Friday, July 04, 2008

CruisePricesCompared.com - Open Thread

It's going be a bit light on the blogging front today, so here's an open discussion for the new Cruisepricescompared.com site, which launches today.

The site has been created, according to Travel Weekly, so that travel agents can list their cruise deals direct to consumers. It's free for agents to list the deals and is a simple referral system (a bit like Cheapflights at a basic level).

So what do people think of the concept, and of the site itself?

Kevin May, editor, Travolution

12 comments:

Anonymous said...

In danger of being a somewhat lacking in intellectual and eloquent commentary here, but it is rather crap if you're a user.

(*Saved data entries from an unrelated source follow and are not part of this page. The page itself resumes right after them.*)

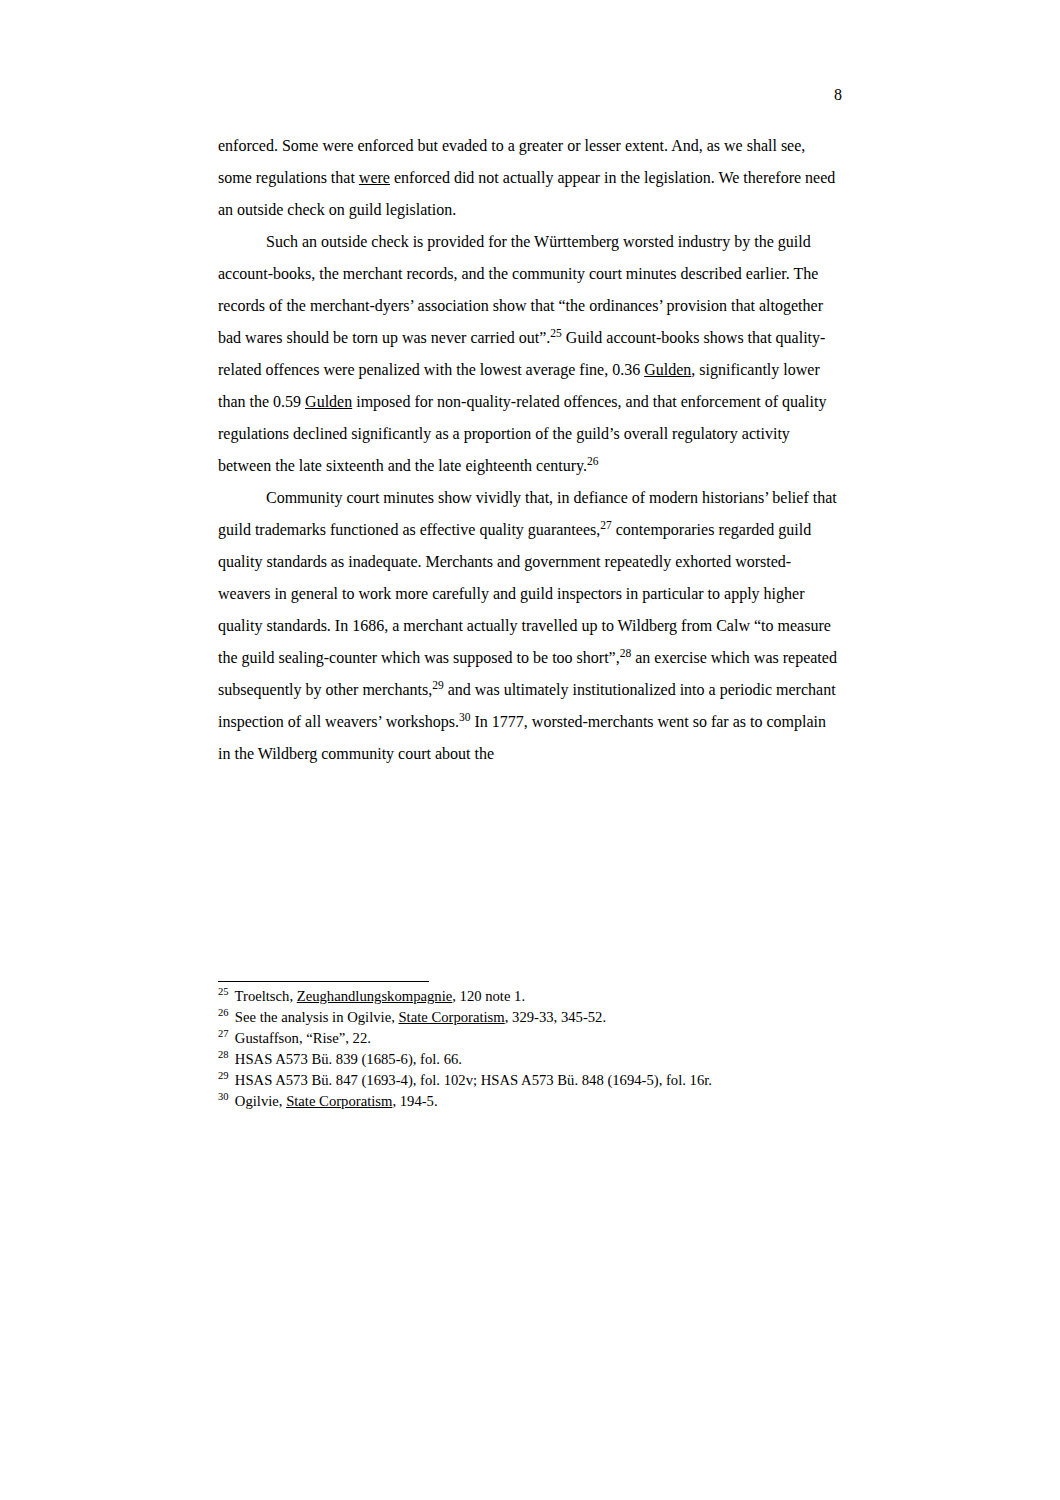8
enforced. Some were enforced but evaded to a greater or lesser extent. And, as we shall see, some regulations that were enforced did not actually appear in the legislation. We therefore need an outside check on guild legislation.
Such an outside check is provided for the Württemberg worsted industry by the guild account-books, the merchant records, and the community court minutes described earlier. The records of the merchant-dyers’ association show that “the ordinances’ provision that altogether bad wares should be torn up was never carried out”.25 Guild account-books shows that quality-related offences were penalized with the lowest average fine, 0.36 Gulden, significantly lower than the 0.59 Gulden imposed for non-quality-related offences, and that enforcement of quality regulations declined significantly as a proportion of the guild’s overall regulatory activity between the late sixteenth and the late eighteenth century.26
Community court minutes show vividly that, in defiance of modern historians’ belief that guild trademarks functioned as effective quality guarantees,27 contemporaries regarded guild quality standards as inadequate. Merchants and government repeatedly exhorted worsted-weavers in general to work more carefully and guild inspectors in particular to apply higher quality standards. In 1686, a merchant actually travelled up to Wildberg from Calw “to measure the guild sealing-counter which was supposed to be too short”,28 an exercise which was repeated subsequently by other merchants,29 and was ultimately institutionalized into a periodic merchant inspection of all weavers’ workshops.30 In 1777, worsted-merchants went so far as to complain in the Wildberg community court about the
25 Troeltsch, Zeughandlungskompagnie, 120 note 1.
26 See the analysis in Ogilvie, State Corporatism, 329-33, 345-52.
27 Gustaffson, “Rise”, 22.
28 HSAS A573 Bü. 839 (1685-6), fol. 66.
29 HSAS A573 Bü. 847 (1693-4), fol. 102v; HSAS A573 Bü. 848 (1694-5), fol. 16r.
30 Ogilvie, State Corporatism, 194-5.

Travolution Blogger said...

Anonymous: Unkind (sort of). Please expand comment?

Anonymous said...

It is a very good idea. But the site needs a lot of work because consumers are a fickle bunch and will go elsewhere before you can say 'bad search tool'.

Anonymous said...

I have written a review of the new site here

10 things about cruise prices compared.com

Travolution Blogger said...

Alex: thanks for the link to your usual insightful and in-depth analysis.

Anonymous said...

I will also give you my insightful and in-depth analysis.

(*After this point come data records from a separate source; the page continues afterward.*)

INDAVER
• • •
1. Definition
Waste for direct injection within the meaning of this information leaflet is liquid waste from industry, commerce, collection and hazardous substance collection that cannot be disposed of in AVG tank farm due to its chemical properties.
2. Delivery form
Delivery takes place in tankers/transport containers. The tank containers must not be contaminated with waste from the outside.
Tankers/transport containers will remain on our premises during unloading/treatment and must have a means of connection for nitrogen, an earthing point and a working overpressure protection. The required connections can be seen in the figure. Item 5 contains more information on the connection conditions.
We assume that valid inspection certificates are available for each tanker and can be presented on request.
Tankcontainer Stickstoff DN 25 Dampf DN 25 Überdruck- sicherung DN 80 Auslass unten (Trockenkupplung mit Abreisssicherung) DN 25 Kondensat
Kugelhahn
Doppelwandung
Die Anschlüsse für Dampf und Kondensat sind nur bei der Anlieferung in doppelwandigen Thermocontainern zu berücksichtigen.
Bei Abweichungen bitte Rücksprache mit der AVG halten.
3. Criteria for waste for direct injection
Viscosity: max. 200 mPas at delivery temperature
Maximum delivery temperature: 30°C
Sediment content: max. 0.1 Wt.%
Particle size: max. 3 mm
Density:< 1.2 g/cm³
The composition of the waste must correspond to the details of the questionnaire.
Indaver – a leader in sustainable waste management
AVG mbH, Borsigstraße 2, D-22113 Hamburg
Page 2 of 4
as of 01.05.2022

It looks like a crappy looking affiliate site. It's awful, the big blocky graphics, the clunky navigation, the auto video, which is not a nice introduction to the site when you've just been listening to Coldplay's new album on your subwoofer speakers.

Nope I don't like it :)

Anonymous said...

There's a high presence for Thomson on the homepage but they're not an affiliate, those links just go straight through to the Thomson site with no tracking code.

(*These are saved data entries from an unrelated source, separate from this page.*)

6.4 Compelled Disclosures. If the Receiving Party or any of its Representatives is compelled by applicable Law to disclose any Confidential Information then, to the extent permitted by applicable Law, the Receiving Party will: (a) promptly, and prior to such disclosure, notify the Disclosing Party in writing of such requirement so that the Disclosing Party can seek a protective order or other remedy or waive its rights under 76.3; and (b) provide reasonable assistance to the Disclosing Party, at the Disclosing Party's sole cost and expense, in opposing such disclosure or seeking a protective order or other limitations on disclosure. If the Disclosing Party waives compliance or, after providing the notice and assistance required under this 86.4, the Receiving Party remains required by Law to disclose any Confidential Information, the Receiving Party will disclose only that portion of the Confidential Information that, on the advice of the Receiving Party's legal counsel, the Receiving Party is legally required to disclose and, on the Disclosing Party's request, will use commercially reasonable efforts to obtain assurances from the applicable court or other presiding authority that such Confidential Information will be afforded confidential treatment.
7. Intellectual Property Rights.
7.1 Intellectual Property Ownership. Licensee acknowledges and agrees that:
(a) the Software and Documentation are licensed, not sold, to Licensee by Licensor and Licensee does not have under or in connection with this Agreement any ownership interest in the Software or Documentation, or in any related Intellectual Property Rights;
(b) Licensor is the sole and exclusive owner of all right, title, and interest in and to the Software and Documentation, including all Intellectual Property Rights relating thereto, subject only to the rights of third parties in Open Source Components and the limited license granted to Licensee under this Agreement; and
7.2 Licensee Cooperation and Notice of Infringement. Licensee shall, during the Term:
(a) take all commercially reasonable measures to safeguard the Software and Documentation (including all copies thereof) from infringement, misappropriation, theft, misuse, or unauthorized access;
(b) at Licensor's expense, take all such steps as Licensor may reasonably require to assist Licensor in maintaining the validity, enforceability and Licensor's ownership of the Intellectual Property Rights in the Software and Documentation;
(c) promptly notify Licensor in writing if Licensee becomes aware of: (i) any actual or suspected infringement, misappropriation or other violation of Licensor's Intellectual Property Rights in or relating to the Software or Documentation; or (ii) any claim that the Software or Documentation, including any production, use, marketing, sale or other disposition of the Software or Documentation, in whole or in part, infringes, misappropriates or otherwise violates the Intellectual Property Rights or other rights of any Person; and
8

To be honest I think the whole thing could do with a decent design and clarified content & purpose.

Travolution Blogger said...

Pete: Thanks for the comments. We spoke briefly to Harley Van Stratten earlier this week.

Basically they are using ad creative of a number of suppliers and other tour operators (including Thomson, clearly).

The site has only secured two ad deals so far, but is running the remaining creative as a test and for creative purposes.

Anonymous said...

I AM using the site (I'll try anything free once!). My main worries are that we agents are just going to be "cannon fodder" so that the owner's can make money out of selling advertising space. I am worried about how much they are going to spend driving traffic.

My own company (Future Travel at the Co-op, of which I am but a humble homeworker) has a free (for us) website called holidayholiday.co.uk. However, the results from it are variable.

Advertising budget = money, but time also = money. I have spent 6 hours loading offers (they have to be researched and loaded one at a time). Should I have spent those 6 hours putting leaflets through middle-class doors, or phoning people who have booked in the lst 4 years to say "hello"? If I knew, I would be rich!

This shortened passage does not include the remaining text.